--- PROBLEM DESCRIPTION ---
Rewrite the gradient boosting code from "# 使用回归树的预测值" to "self.estimators = np.array(estimators)", changing "y_predict" to "tree_output" throughout.

--- SOURCE EXTRACT ---
════════════════

The following code implementation only implements the regularization operation using the learning rate. For other methods, please refer to the source code implementation of scikit-learn.
6. Code implementation
Use Python to implement the gradient boosting tree regression algorithm:
import numpy as np
from sklearn.tree import DecisionTreeRegressor
class gbdtr:
"""
梯度提升树回归算法
"""
def __init__(self, n_estimators = 100, learning_rate = 0.1):
# 梯度提升树弱学习器数量
self.n_estimators = n_estimators
# 学习速率
self.learning_rate = learning_rate
def fit(self, X, y):
"""
梯度提升树回归算法拟合
"""
# 初始化 H0
self.H0 = np.average(y)
# 初始化预测值
H = np.ones(X.shape[0]) * self.H0
# 估计器数组
estimators = []
# 遍历 n_estimators 次
for k in range(self.n_estimators):
# 计算残差 y_hat
y_hat = y - H
# 初始化决策回归树估计器
estimator = DecisionTreeRegressor(max_depth = 3)
# 用 y_hat 拟合训练集
estimator.fit(X, y_hat)
# 使用回归树的预测值
y_predict = estimator.predict(X)
# 更新预测值
H += self.learning_rate * y_predict
estimators.append(estimator)
self.estimators = np.array(estimators)
def predict(self, X):
"""
梯度提升树回归算法预测
"""
# 初始化预测值
H = np.ones(X.shape[0]) * self.H0
# 遍历估计器
for k in range(self.n_estimators):
estimator = self.estimators[k]
y_predict = estimator.predict(X)
# 计算预测值
H += self.learning_rate * y_predict
return H
Use Python to implement the gradient boosting tree binary classification algorithm:
import numpy as np
from sklearn.tree import DecisionTreeRegressor
class gbdtc:
"""
梯度提升树二分类算法
"""
def __init__(self, n_estimators = 100, learning_rate = 0.1):
# 梯度提升树弱学习器数量
self.n_estimators = n_estimators
# 学习速率
self.learning_rate = learning_rate
def fit(self, X, y):
"""
梯度提升树二分类算法拟合
"""
# 标签类
self.y_classes = np.unique(y)
# 标签类数量
self.n_classes = len(self.y_classes)
# 标签的平均值
y_avg = np.average(y)
# 初始化H0
self.H0 = np.log((1 + y_avg) / (1 - y_avg)) / 2
# 初始化预测值
H = np.ones(X.shape[0]) * self.H0
# 估计器数组
estimators = []
# 叶子结点取值数组
gammas = []
for k in range(self.n_estimators):
# 计算 y_hat
y_hat = 2 * np.multiply(y, 1 / (1 + np.exp(2 * np.multiply(y, H))))

════════════════

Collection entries

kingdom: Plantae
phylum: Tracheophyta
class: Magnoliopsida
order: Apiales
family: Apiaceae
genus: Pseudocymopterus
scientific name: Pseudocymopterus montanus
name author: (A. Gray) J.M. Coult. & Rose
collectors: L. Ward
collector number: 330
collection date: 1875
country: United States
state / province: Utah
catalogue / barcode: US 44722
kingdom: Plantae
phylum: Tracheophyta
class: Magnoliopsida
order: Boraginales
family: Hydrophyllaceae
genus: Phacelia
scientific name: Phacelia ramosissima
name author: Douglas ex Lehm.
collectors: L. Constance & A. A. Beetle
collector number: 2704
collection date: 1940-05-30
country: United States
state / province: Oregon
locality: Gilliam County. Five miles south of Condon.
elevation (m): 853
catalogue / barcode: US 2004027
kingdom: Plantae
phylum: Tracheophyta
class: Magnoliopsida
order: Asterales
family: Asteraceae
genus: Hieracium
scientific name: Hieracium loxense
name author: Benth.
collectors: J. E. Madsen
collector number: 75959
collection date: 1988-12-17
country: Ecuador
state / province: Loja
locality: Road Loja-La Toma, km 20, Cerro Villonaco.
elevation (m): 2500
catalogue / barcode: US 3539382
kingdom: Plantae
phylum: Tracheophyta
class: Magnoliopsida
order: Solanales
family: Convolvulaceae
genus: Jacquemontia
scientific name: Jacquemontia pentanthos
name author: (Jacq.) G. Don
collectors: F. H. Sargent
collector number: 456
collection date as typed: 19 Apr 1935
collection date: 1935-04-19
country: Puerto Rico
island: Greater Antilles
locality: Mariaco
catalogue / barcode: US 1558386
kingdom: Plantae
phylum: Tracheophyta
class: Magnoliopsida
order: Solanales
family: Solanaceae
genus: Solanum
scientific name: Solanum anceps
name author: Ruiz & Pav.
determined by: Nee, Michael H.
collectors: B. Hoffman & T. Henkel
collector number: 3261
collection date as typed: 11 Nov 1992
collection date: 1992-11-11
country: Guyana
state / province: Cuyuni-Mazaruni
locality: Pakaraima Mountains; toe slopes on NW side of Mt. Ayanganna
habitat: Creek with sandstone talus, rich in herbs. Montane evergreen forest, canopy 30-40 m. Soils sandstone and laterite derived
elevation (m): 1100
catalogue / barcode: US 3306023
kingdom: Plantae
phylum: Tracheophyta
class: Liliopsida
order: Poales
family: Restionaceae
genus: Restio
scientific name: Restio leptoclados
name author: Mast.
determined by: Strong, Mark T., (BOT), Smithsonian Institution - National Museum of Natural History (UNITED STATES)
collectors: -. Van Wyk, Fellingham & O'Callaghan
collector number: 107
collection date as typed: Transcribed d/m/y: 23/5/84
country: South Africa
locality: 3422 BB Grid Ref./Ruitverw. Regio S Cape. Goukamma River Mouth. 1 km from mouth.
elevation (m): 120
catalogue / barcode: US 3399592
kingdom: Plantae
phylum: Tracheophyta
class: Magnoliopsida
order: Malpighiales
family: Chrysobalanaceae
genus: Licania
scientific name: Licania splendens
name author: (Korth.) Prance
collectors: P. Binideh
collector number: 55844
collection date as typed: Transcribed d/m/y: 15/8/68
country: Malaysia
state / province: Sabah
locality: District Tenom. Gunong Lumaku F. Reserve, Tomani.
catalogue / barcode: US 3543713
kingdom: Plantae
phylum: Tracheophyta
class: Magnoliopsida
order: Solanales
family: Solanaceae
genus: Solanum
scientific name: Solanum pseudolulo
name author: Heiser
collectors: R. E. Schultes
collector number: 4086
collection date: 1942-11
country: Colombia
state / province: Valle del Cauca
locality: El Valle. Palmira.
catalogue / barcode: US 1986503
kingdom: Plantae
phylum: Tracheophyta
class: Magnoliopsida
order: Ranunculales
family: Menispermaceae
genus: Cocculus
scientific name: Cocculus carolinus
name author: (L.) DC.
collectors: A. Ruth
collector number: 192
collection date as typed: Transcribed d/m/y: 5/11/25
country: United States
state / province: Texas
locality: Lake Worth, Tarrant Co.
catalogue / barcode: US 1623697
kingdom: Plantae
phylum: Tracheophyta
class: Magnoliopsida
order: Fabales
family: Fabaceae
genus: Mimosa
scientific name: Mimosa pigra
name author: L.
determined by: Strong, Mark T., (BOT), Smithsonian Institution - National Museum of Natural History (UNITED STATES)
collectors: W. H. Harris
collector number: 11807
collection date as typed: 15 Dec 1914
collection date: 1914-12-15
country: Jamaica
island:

════════════════

--- EXERCISE RESULT ---
# 使用回归树的预测值
tree_output = estimator.predict(X)
# 更新预测值
H += self.learning_rate * tree_output
estimators.append(estimator)
self.estimators = np.array(estimators)